[Start of Attachment]

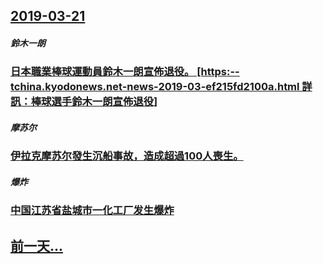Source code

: ## [2019-03-21](/zh/news/2019/03/21/index.md)

##### 鈴木一朗
### [ 日本職業棒球運動員鈴木一朗宣佈退役。 [https:--tchina.kyodonews.net-news-2019-03-ef215fd2100a.html 詳訊：棒球選手鈴木一朗宣佈退役] ](/zh/news/2019/03/21/日本職業棒球運動員鈴木一朗宣佈退役-https-tchinakyodonewsnet-news-2019.md)
##### 摩苏尔
### [伊拉克摩苏尔發生沉船事故，造成超過100人喪生。 ](/zh/news/2019/03/21/伊拉克摩苏尔發生沉船事故-造成超過100人喪生.md)
##### 爆炸
### [ 中国江苏省盐城市一化工厂发生爆炸 ](/zh/news/2019/03/21/中国江苏省盐城市一化工厂发生爆炸.md)
## [前一天...](/zh/news/2019/03/19/index.md)

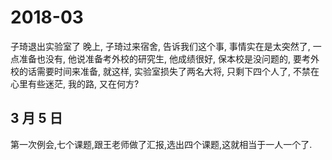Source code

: # 2018-03

 子琦退出实验室了
晚上, 子琦过来宿舍, 告诉我们这个事, 事情实在是太突然了, 一点准备也没有, 他说准备考外校的研究生, 他成绩很好, 保本校是没问题的, 要考外校的话需要时间来准备, 就这样, 实验室损失了两名大将, 只剩下四个人了, 不禁在心里有些迷茫, 我的路, 又在何方?

## 3 月 5 日
第一次例会,七个课题,跟王老师做了汇报,选出四个课题,这就相当于一人一个了.
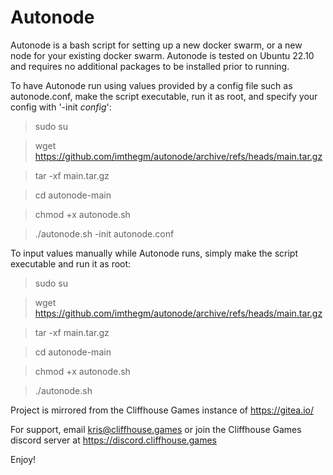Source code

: # Autonode

Autonode is a bash script for setting up a new docker swarm, or a new node for your existing docker swarm. Autonode is tested on Ubuntu 22.10 and requires no additional packages to be installed prior to running.

To have Autonode run using values provided by a config file such as autonode.conf, make the script executable, run it as root, and specify your config with '-init *config*':
> sudo su

> wget https://github.com/imthegm/autonode/archive/refs/heads/main.tar.gz

> tar -xf main.tar.gz

> cd autonode-main

> chmod +x autonode.sh

> ./autonode.sh -init autonode.conf

To input values manually while Autonode runs, simply make the script executable and run it as root:
> sudo su

> wget https://github.com/imthegm/autonode/archive/refs/heads/main.tar.gz

> tar -xf main.tar.gz

> cd autonode-main

> chmod +x autonode.sh

> ./autonode.sh

Project is mirrored from the Cliffhouse Games instance of https://gitea.io/

For support, email kris@cliffhouse.games or join the Cliffhouse Games discord server at https://discord.cliffhouse.games

Enjoy!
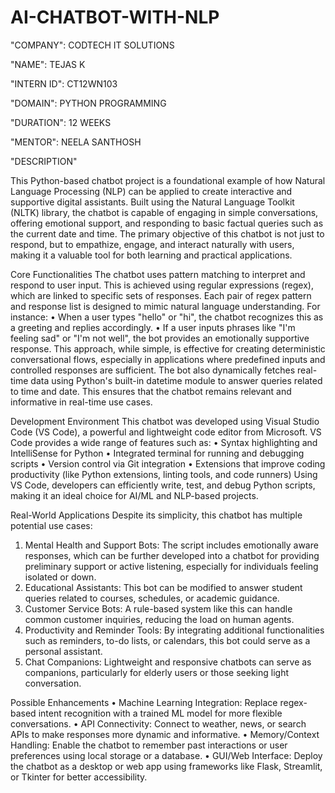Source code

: # AI-CHATBOT-WITH-NLP

"COMPANY": CODTECH IT SOLUTIONS

"NAME": TEJAS K

"INTERN ID": CT12WN103

"DOMAIN": PYTHON PROGRAMMING

"DURATION": 12 WEEKS

"MENTOR": NEELA SANTHOSH

"DESCRIPTION"

This Python-based chatbot project is a foundational example of how Natural Language Processing (NLP) can be applied to create interactive and supportive digital assistants. Built using the Natural Language Toolkit (NLTK) library, the chatbot is capable of engaging in simple conversations, offering emotional support, and responding to basic factual queries such as the current date and time. The primary objective of this chatbot is not just to respond, but to empathize, engage, and interact naturally with users, making it a valuable tool for both learning and practical applications.

Core Functionalities
The chatbot uses pattern matching to interpret and respond to user input. This is achieved using regular expressions (regex), which are linked to specific sets of responses. Each pair of regex pattern and response list is designed to mimic natural language understanding. For instance:
•	When a user types "hello" or "hi", the chatbot recognizes this as a greeting and replies accordingly.
•	If a user inputs phrases like "I'm feeling sad" or "I'm not well", the bot provides an emotionally supportive response.
This approach, while simple, is effective for creating deterministic conversational flows, especially in applications where predefined inputs and controlled responses are sufficient.
The bot also dynamically fetches real-time data using Python's built-in datetime module to answer queries related to time and date. This ensures that the chatbot remains relevant and informative in real-time use cases.

Development Environment
This chatbot was developed using Visual Studio Code (VS Code), a powerful and lightweight code editor from Microsoft. VS Code provides a wide range of features such as:
•	Syntax highlighting and IntelliSense for Python
•	Integrated terminal for running and debugging scripts
•	Version control via Git integration
•	Extensions that improve coding productivity (like Python extensions, linting tools, and code runners)
Using VS Code, developers can efficiently write, test, and debug Python scripts, making it an ideal choice for AI/ML and NLP-based projects.

Real-World Applications
Despite its simplicity, this chatbot has multiple potential use cases:
1.	Mental Health and Support Bots: The script includes emotionally aware responses, which can be further developed into a chatbot for providing preliminary support or active listening, especially for individuals feeling isolated or down.
2.	Educational Assistants: This bot can be modified to answer student queries related to courses, schedules, or academic guidance.
3.	Customer Service Bots: A rule-based system like this can handle common customer inquiries, reducing the load on human agents.
4.	Productivity and Reminder Tools: By integrating additional functionalities such as reminders, to-do lists, or calendars, this bot could serve as a personal assistant.
5.	Chat Companions: Lightweight and responsive chatbots can serve as companions, particularly for elderly users or those seeking light conversation.

Possible Enhancements
•	Machine Learning Integration: Replace regex-based intent recognition with a trained ML model for more flexible conversations.
•	API Connectivity: Connect to weather, news, or search APIs to make responses more dynamic and informative.
•	Memory/Context Handling: Enable the chatbot to remember past interactions or user preferences using local storage or a database.
•	GUI/Web Interface: Deploy the chatbot as a desktop or web app using frameworks like Flask, Streamlit, or Tkinter for better accessibility.

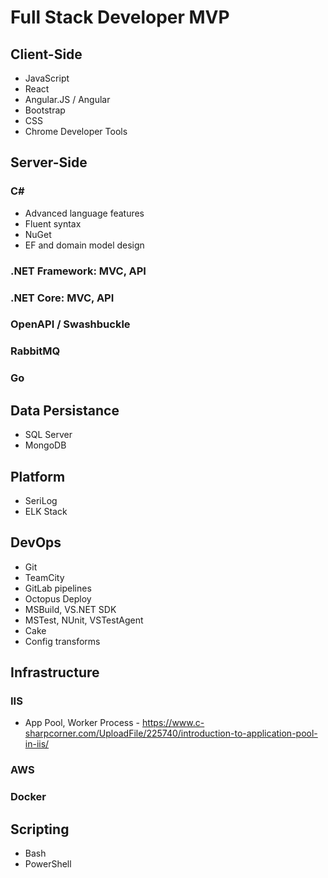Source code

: # Full Stack Developer MVP

## Client-Side
- JavaScript
- React
- Angular.JS / Angular
- Bootstrap
- CSS
- Chrome Developer Tools

## Server-Side
### C#
- Advanced language features
- Fluent syntax
- NuGet
- EF and domain model design

### .NET Framework: MVC, API
### .NET Core: MVC, API
### OpenAPI / Swashbuckle
### RabbitMQ
### Go

## Data Persistance
- SQL Server
- MongoDB

## Platform
- SeriLog
- ELK Stack

## DevOps
- Git
- TeamCity
- GitLab pipelines
- Octopus Deploy
- MSBuild, VS.NET SDK
- MSTest, NUnit, VSTestAgent
- Cake
- Config transforms

## Infrastructure
### IIS
- App Pool, Worker Process - https://www.c-sharpcorner.com/UploadFile/225740/introduction-to-application-pool-in-iis/

### AWS
### Docker

## Scripting
- Bash
- PowerShell

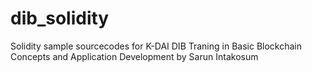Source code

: # dib_solidity
Solidity sample sourcecodes for K-DAI DIB Traning in Basic Blockchain Concepts and Application Development by Sarun Intakosum
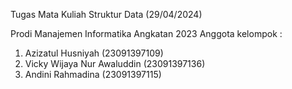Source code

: Tugas Mata Kuliah Struktur Data (29/04/2024)

Prodi Manajemen Informatika Angkatan 2023 Anggota kelompok :

1. Azizatul Husniyah (23091397109) 
2. Vicky Wijaya Nur Awaluddin (23091397136) 
3. Andini Rahmadina (23091397115)
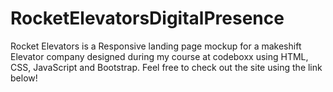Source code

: # RocketElevatorsDigitalPresence

Rocket Elevators is a Responsive landing page mockup for a makeshift Elevator company designed during my course at codeboxx using HTML, CSS, JavaScript and Bootstrap. Feel free to check out the site using the link below!

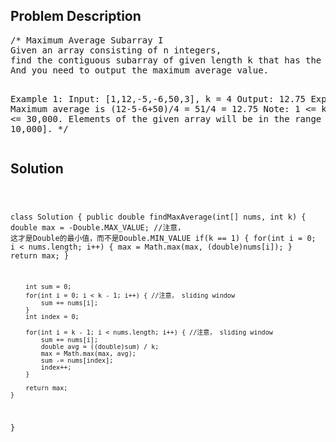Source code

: <!--
<style>
  body { font-family: Arial, sans-serif; }
  .container { max-width: 500px; margin: auto; padding: 20px; }
  .comment-block { background-color: #f9f9f9; padding: 10px; border-left: 5px solid #ccc; }
  .code-block { background-color: #f4f4f4; padding: 10px; border: 1px solid #ddd; }
</style>
-->

<div class='container'>
<h2>Problem Description</h2>
<div class='comment-block'>
<pre>
/* Maximum Average Subarray I
Given an array consisting of n integers, 
find the contiguous subarray of given length k that has the maximum average value. 
And you need to output the maximum average value.

Example 1:
Input: [1,12,-5,-6,50,3], k = 4
Output: 12.75
Explanation: Maximum average is (12-5-6+50)/4 = 51/4 = 12.75
Note:
1 <= k <= n <= 30,000.
Elements of the given array will be in the range [-10,000, 10,000].
*/
</pre>
</div>

<h2>Solution</h2>
<div class='code-block'>
<pre><code class='language-java'>

class Solution {
    public double findMaxAverage(int[] nums, int k) {
        double max = -Double.MAX_VALUE; //注意， 这才是Double的最小值，而不是Double.MIN_VALUE
        if(k == 1) {
            for(int i = 0; i < nums.length; i++) {
                max = Math.max(max, (double)nums[i]);
            }
            return max;
        }
        
        int sum = 0;
        for(int i = 0; i < k - 1; i++) { //注意， sliding window
            sum += nums[i];
        }
        int index = 0;
        
        for(int i = k - 1; i < nums.length; i++) { //注意， sliding window
            sum += nums[i];
            double avg = ((double)sum) / k;
            max = Math.max(max, avg);
            sum -= nums[index];
            index++;
        }
        
        return max;   
    }
}</code></pre>
</div>
</div>
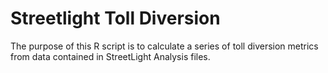 # Streetlight Toll Diversion

The purpose of this R script is to calculate a series of toll diversion metrics from data contained in StreetLight Analysis files.
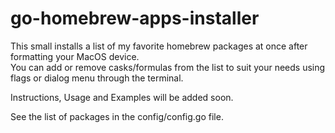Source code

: # go-homebrew-apps-installer
This small installs a list of my favorite homebrew packages at once after formatting your MacOS device.  
You can add or remove casks/formulas from the list to suit your needs using flags or dialog menu through the terminal.

Instructions, Usage and Examples will be added soon.

 See the list of packages in the config/config.go file.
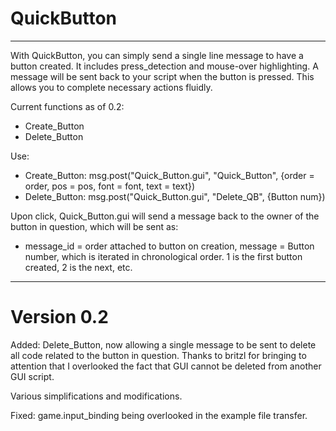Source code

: # QuickButton
---
With QuickButton, you can simply send a single line message to have a button created. It includes press_detection and mouse-over highlighting. A message will be sent back to your script when the button is pressed. This allows you to complete necessary actions fluidly.

Current functions as of 0.2:  
* Create_Button  
* Delete_Button  

Use:  
* Create_Button: msg.post("Quick_Button.gui", "Quick_Button", {order = order, pos = pos, font = font, text = text})
* Delete_Button: msg.post("Quick_Button.gui", "Delete_QB", {Button num})  

Upon click, Quick_Button.gui will send a message back to the owner of the button in question, which will be sent as:
* message_id = order attached to button on creation, message = Button number, which is iterated in chronological order. 1 is the first button created, 2 is the next, etc.

---
# Version 0.2

Added: Delete_Button, now allowing a single message to be sent to delete all code related to the button in question. Thanks to britzl for bringing to attention that I overlooked the fact that GUI cannot be deleted from another GUI script. 

Various simplifications and modifications.  

Fixed: game.input_binding being overlooked in the example file transfer.
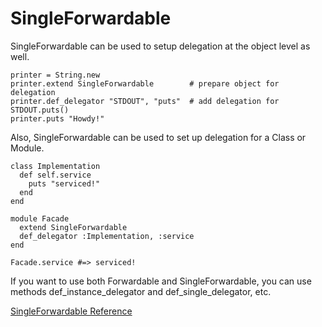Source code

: # SingleForwardable

SingleForwardable can be used to setup delegation at the object level as well.

    printer = String.new
    printer.extend SingleForwardable        # prepare object for delegation
    printer.def_delegator "STDOUT", "puts"  # add delegation for STDOUT.puts()
    printer.puts "Howdy!"

Also, SingleForwardable can be used to set up delegation for a Class or
Module.

    class Implementation
      def self.service
        puts "serviced!"
      end
    end

    module Facade
      extend SingleForwardable
      def_delegator :Implementation, :service
    end

    Facade.service #=> serviced!

If you want to use both Forwardable and SingleForwardable, you can use methods
def_instance_delegator and def_single_delegator, etc.

[SingleForwardable Reference](https://ruby-doc.org/stdlib-2.6/libdoc/forwardable/rdoc/SingleForwardable.html)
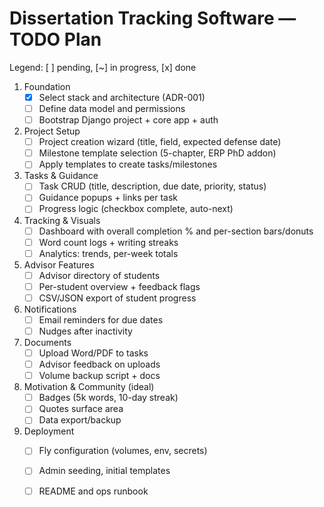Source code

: # Dissertation Tracking Software — TODO Plan

Legend: [ ] pending, [~] in progress, [x] done

1. Foundation
   - [x] Select stack and architecture (ADR-001)
   - [ ] Define data model and permissions
   - [ ] Bootstrap Django project + core app + auth

2. Project Setup
   - [ ] Project creation wizard (title, field, expected defense date)
   - [ ] Milestone template selection (5-chapter, ERP PhD addon)
   - [ ] Apply templates to create tasks/milestones

3. Tasks & Guidance
   - [ ] Task CRUD (title, description, due date, priority, status)
   - [ ] Guidance popups + links per task
   - [ ] Progress logic (checkbox complete, auto-next)

4. Tracking & Visuals
   - [ ] Dashboard with overall completion % and per-section bars/donuts
   - [ ] Word count logs + writing streaks
   - [ ] Analytics: trends, per-week totals

5. Advisor Features
   - [ ] Advisor directory of students
   - [ ] Per-student overview + feedback flags
   - [ ] CSV/JSON export of student progress

6. Notifications
   - [ ] Email reminders for due dates
   - [ ] Nudges after inactivity

7. Documents
   - [ ] Upload Word/PDF to tasks
   - [ ] Advisor feedback on uploads
   - [ ] Volume backup script + docs

8. Motivation & Community (ideal)
   - [ ] Badges (5k words, 10-day streak)
   - [ ] Quotes surface area
   - [ ] Data export/backup

9. Deployment
   - [ ] Fly configuration (volumes, env, secrets)
   - [ ] Admin seeding, initial templates
   - [ ] README and ops runbook

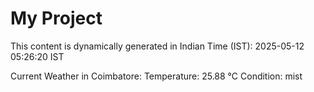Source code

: # My Project

This content is dynamically generated in Indian Time (IST): 2025-05-12 05:26:20 IST


Current Weather in Coimbatore:
Temperature: 25.88 °C
Condition: mist
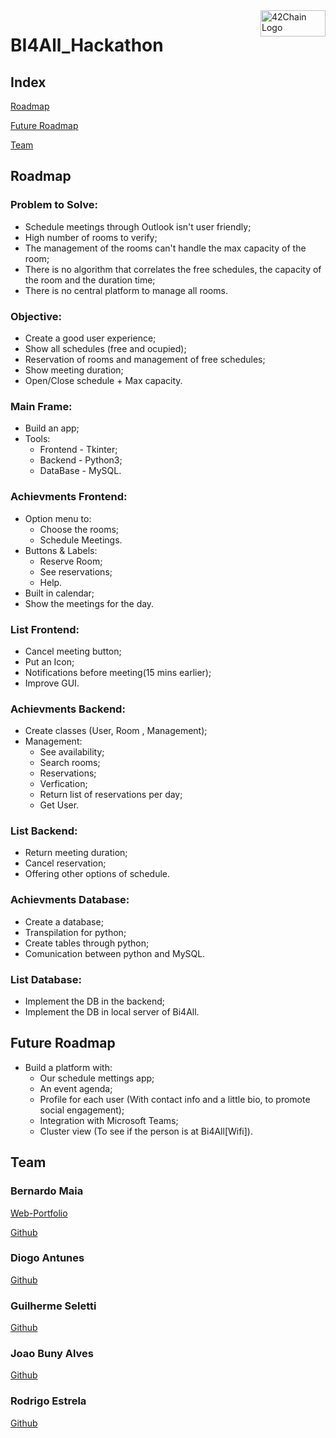 <img src="https://media.discordapp.net/attachments/461563270411714561/956848595636731934/bi4all-logo-0D229C7CAD-seeklogo.com.png" alt="42Chain Logo" width="104px" height="42px" align="right"/>
<h1>BI4All_Hackathon</h1>

<h2> Index </h2>
<p><a href="#rmap">
  Roadmap
</a></p>
<p><a href="#frmap">
  Future Roadmap
</a></p>
<p><a href="cv">
  Team
</a></p>

<h2 id="rmap">Roadmap</h2>

<h3>Problem to Solve: </h3>
<ul> 
	<li> Schedule meetings through Outlook isn't user friendly;
	<li> High number of rooms to verify;
	<li> The management of the rooms can't handle the max capacity of the room;
	<li> There is no algorithm that correlates the free schedules, the capacity of the room and the duration time;
	<li> There is no central platform to manage all rooms.
</ul>

<h3> Objective: </h3>
<ul>
  <li> Create a good user experience;
	<li> Show all schedules (free and ocupied);
	<li> Reservation of rooms and management of free schedules;
	<li> Show meeting duration;
	<li> Open/Close schedule + Max capacity.
</ul>

<h3>Main Frame:</h3>
<ul>
	<li>Build an app;
	<li>Tools:
    <ul>
	    <li> Frontend - Tkinter;
	    <li> Backend - Python3;
	    <li> DataBase - MySQL.
    </ul>
</ul>

<h3>Achievments Frontend:</h3>
<ul>
	<li> Option menu to:
    <ul>
	    <li> Choose the rooms;
	    <li> Schedule Meetings.
    </ul>
	<li> Buttons & Labels:
    <ul>
	    <li> Reserve Room;
	    <li> See reservations;
	    <li> Help.
    </ul>
	<li> Built in calendar;
	<li> Show the meetings for the day.
</ul>

<h3>List Frontend:</h3>
<ul>
	<li> Cancel meeting button;
	<li> Put an Icon;
	<li> Notifications before meeting(15 mins earlier);
	<li> Improve GUI.
</ul>

<h3>Achievments Backend:</h3>
<ul>
	<li> Create classes (User, Room , Management);
	<li> Management:
    <ul>
	    <li> See availability;
	    <li> Search rooms;
	    <li> Reservations;
	    <li> Verfication;
	    <li> Return list of reservations per day;
	    <li> Get User.
    </ul>
</ul>

<h3>List Backend:</h3>
<ul>
	<li> Return meeting duration;
	<li> Cancel reservation;
	<li> Offering other options of schedule.
</ul>

<h3>Achievments Database:</h3>
<ul>
	<li> Create a database;
	<li> Transpilation for python;
	<li> Create tables through python;
	<li> Comunication between python and MySQL.
</ul>

<h3>List Database:</h3>
<ul>
	<li> Implement the DB in the backend;
	<li> Implement the DB in local server of Bi4All.
</ul>

<h2 id="frmap">Future Roadmap</h2>
<ul>
	<li> Build a platform with:
	<ul>
		<li> Our schedule mettings app;
		<li> An event agenda;
		<li> Profile for each user (With contact info and a little bio, to promote social engagement);
		<li> Integration with Microsoft Teams;
		<li> Cluster view (To see if the person is at Bi4All[Wifi]).
	</ul>
</ul>

<h2 id="cv">Team</h2>
<h3> Bernardo Maia </h3>
<a href="https://benmaia.github.io/" target="_blank">Web-Portfolio</a>
<p>
<a href="https://github.com/benmaia" target="_blank">Github</a>
<h3> Diogo Antunes </h3>
<a href="https://github.com/Diogo13Antunes" target="_blank">Github</a>
<h3> Guilherme Seletti </h3>
<a href="https://github.com/gponti-s" target="_blank">Github</a>
<h3> Joao Buny Alves </h3>
<a href="https://github.com/BunyMan" target="_blank">Github</a>
<h3> Rodrigo Estrela </h3>
<a href="https://github.com/RodrigoEstrela" target="_blank">Github</a>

[End of Attachment]

• _Problem requirements_
Pull out every line holding "feeling" from the records above, and copy it.

• _Solved exercise_
•	If a user inputs phrases like "I'm feeling sad" or "I'm not well", the bot provides an emotionally supportive response.
1.	Mental Health and Support Bots: The script includes emotionally aware responses, which can be further developed into a chatbot for providing preliminary support or active listening, especially for individuals feeling isolated or down.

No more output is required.